_Exercise inputs_.
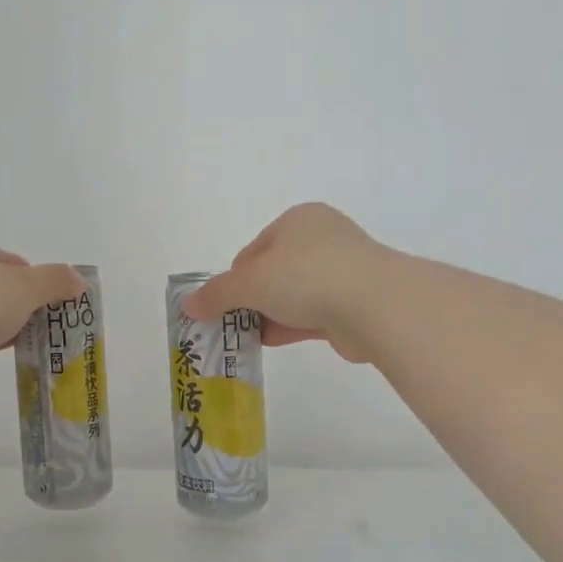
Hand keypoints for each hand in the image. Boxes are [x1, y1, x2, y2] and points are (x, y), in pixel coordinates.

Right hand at [182, 204, 387, 363]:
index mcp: (298, 220)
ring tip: (248, 337)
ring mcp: (344, 271)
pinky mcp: (356, 303)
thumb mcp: (249, 283)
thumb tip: (187, 305)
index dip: (235, 277)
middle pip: (274, 272)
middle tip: (233, 323)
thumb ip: (217, 294)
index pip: (254, 249)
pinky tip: (273, 341)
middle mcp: (323, 239)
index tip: (224, 303)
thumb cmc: (305, 276)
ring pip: (295, 294)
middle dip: (253, 298)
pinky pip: (314, 313)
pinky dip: (292, 326)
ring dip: (272, 314)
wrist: (374, 304)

_Brief_. Pictures are to be left out; the lines from the start of the records above through the line holding "middle pip: (274, 272)" are to be returned exactly.

_Solution below_.
Hand keypoints for each hand in the image. Boxes are [x1, y1, x2, y2] and points are (x, y), in pixel coordinates.

Right hand at [182, 204, 387, 363]:
index mcp: (298, 220)
ring tip: (248, 337)
ring mcp: (344, 271)
pinky mcp: (356, 303)
thumb mcp: (249, 283)
thumb tip: (187, 305)
index dip: (235, 277)
middle pip: (274, 272)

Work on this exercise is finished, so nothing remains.